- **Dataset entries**
BEGIN

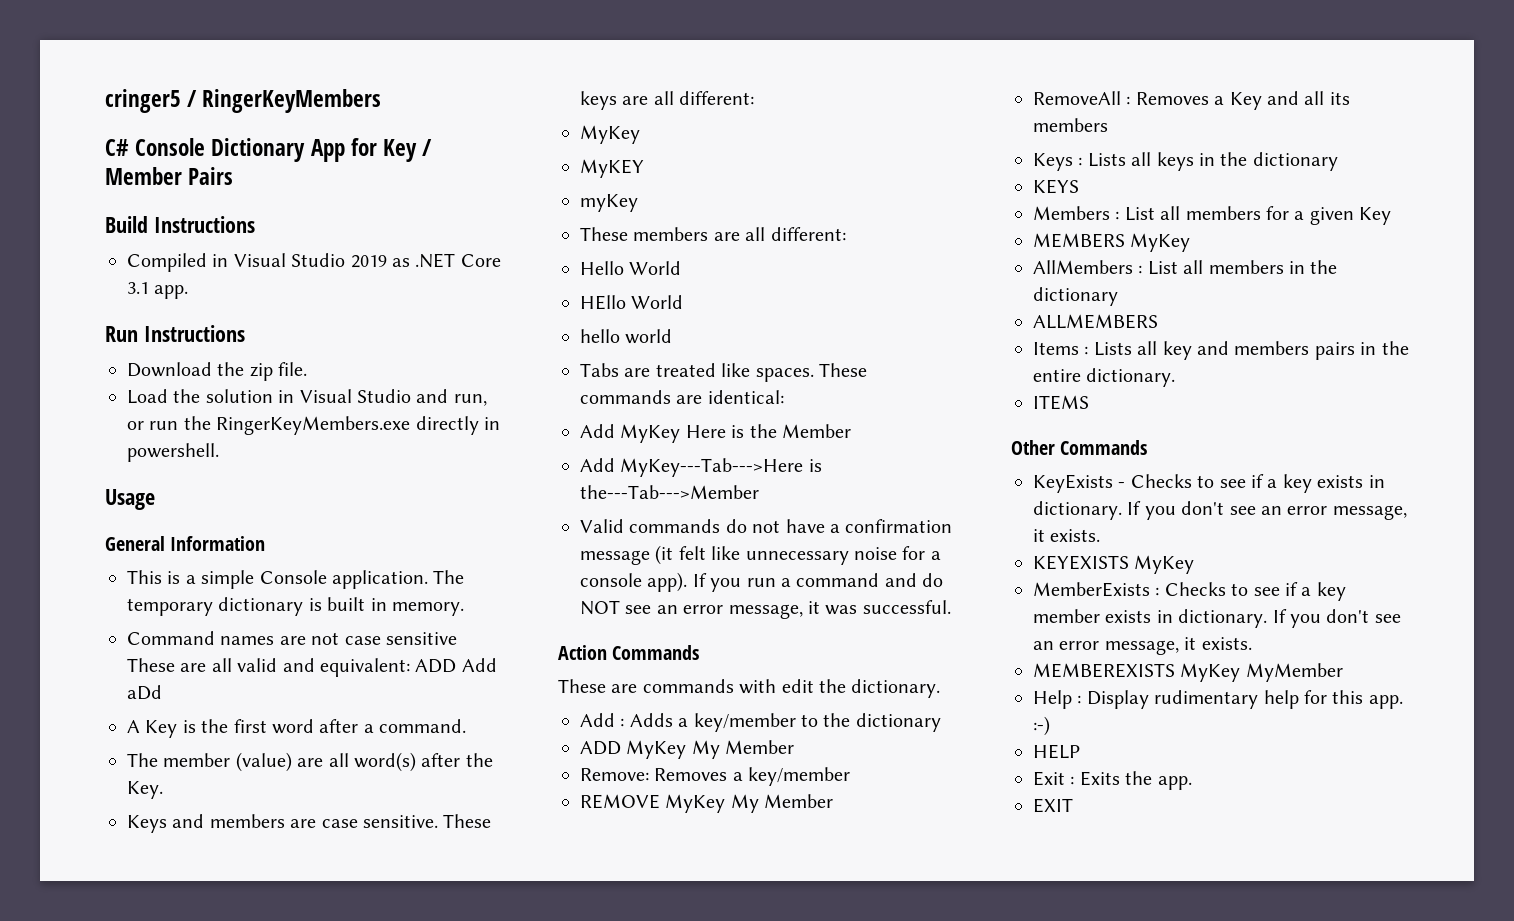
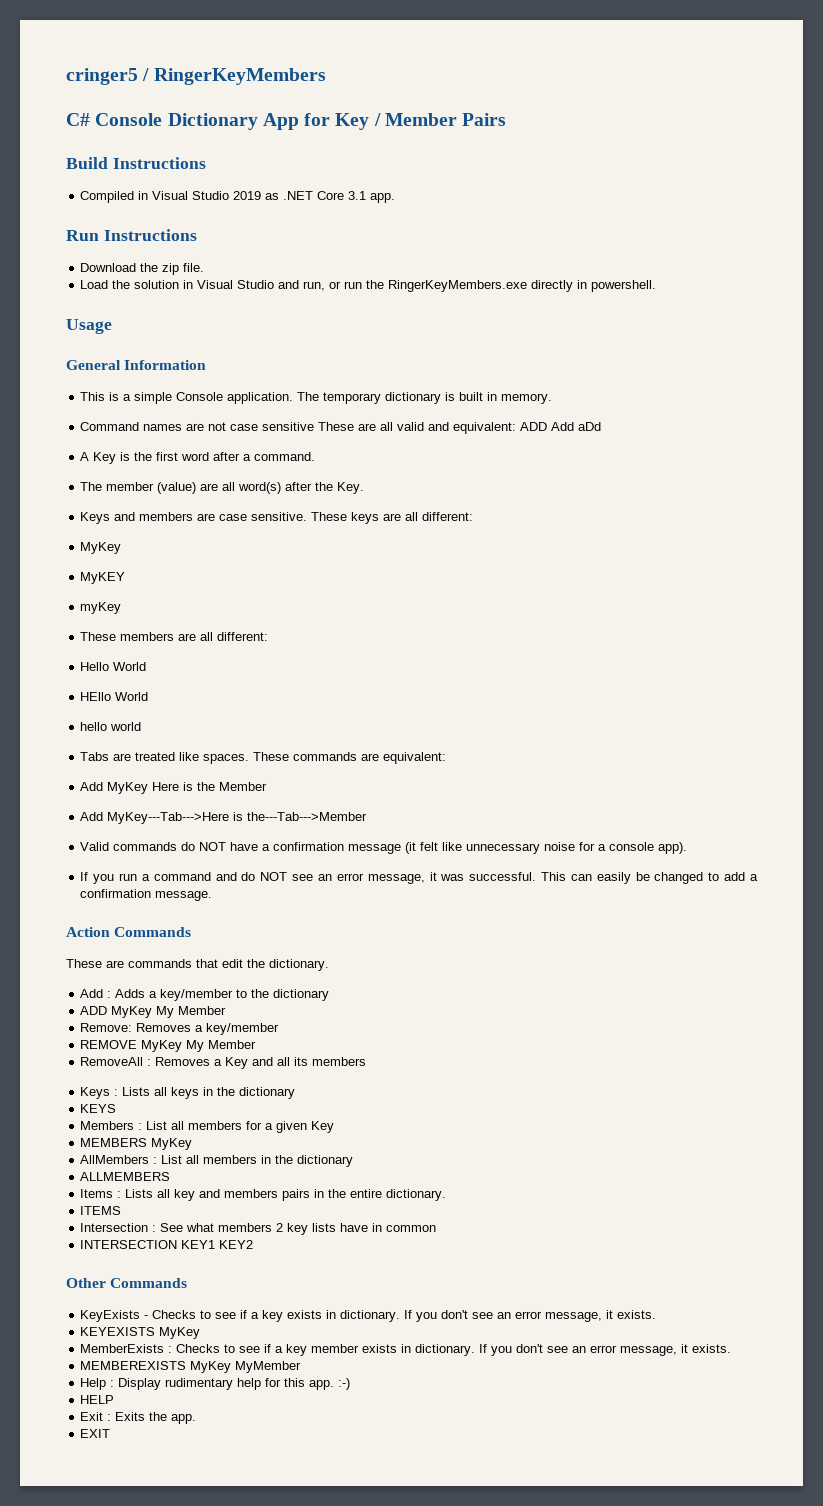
[707,390,784,404] identical: -> [383,752,447,764] equivalent:
[752,520,781,533] not -> [199,842,227,851] NOT
(688, 582) none -> (688, 848) //
(951, 607) none -> [541,872,759,884] [80,889,213,901] This can easily be changed to add a confirmation message.
[739,679,777,694] with -> [196,959,218,968] that
(1089, 402) none -> [80,1223,437,1235] [80,1240,254,1249] // Intersection : See what members 2 key lists have in common // INTERSECTION KEY1 KEY2

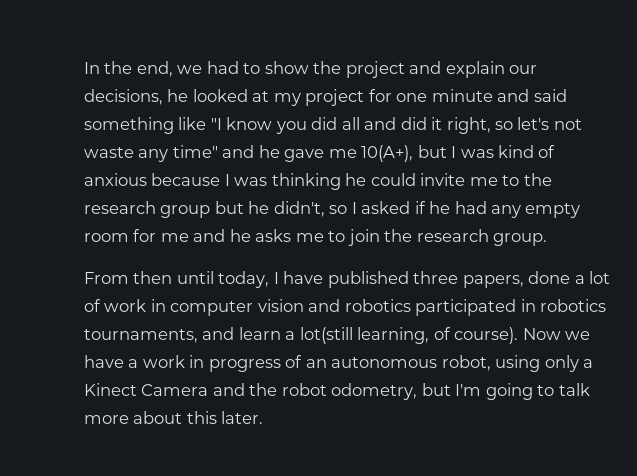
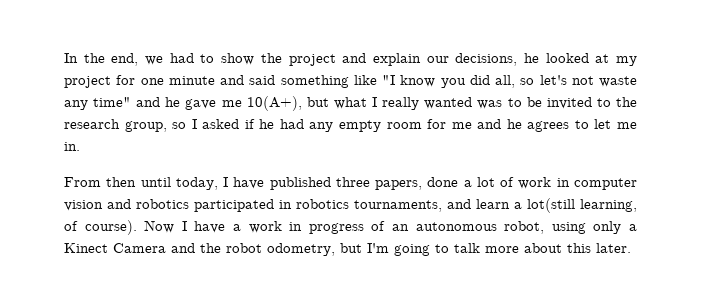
[341,117,491,134] all and did it right, -> [495,75,515,88] all,
[451,145,556,158] [84,173,552,190] [84,201,325,218] I was kind of anxious because I was thinking he could invite me to the research group but he didn't, -> [333,97,638,110] [64,119,167,132] what I really wanted was to be invited to the research group,
[255,229,548,246] asks me to join the research group. -> [527,119,637,132] [64,142,80,151] agrees to let me in.
[565,331,591,340] we -> [181,221,187,231] I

END

- **Problem requirements**
Return the lines from the line containing "[255,229,548,246] asks me" to the end of the entries above, exactly as they appear and with no other output.

- **Answer to this exercise**
[255,229,548,246] asks me to join the research group. -> [527,119,637,132] [64,142,80,151] agrees to let me in.
[565,331,591,340] we -> [181,221,187,231] I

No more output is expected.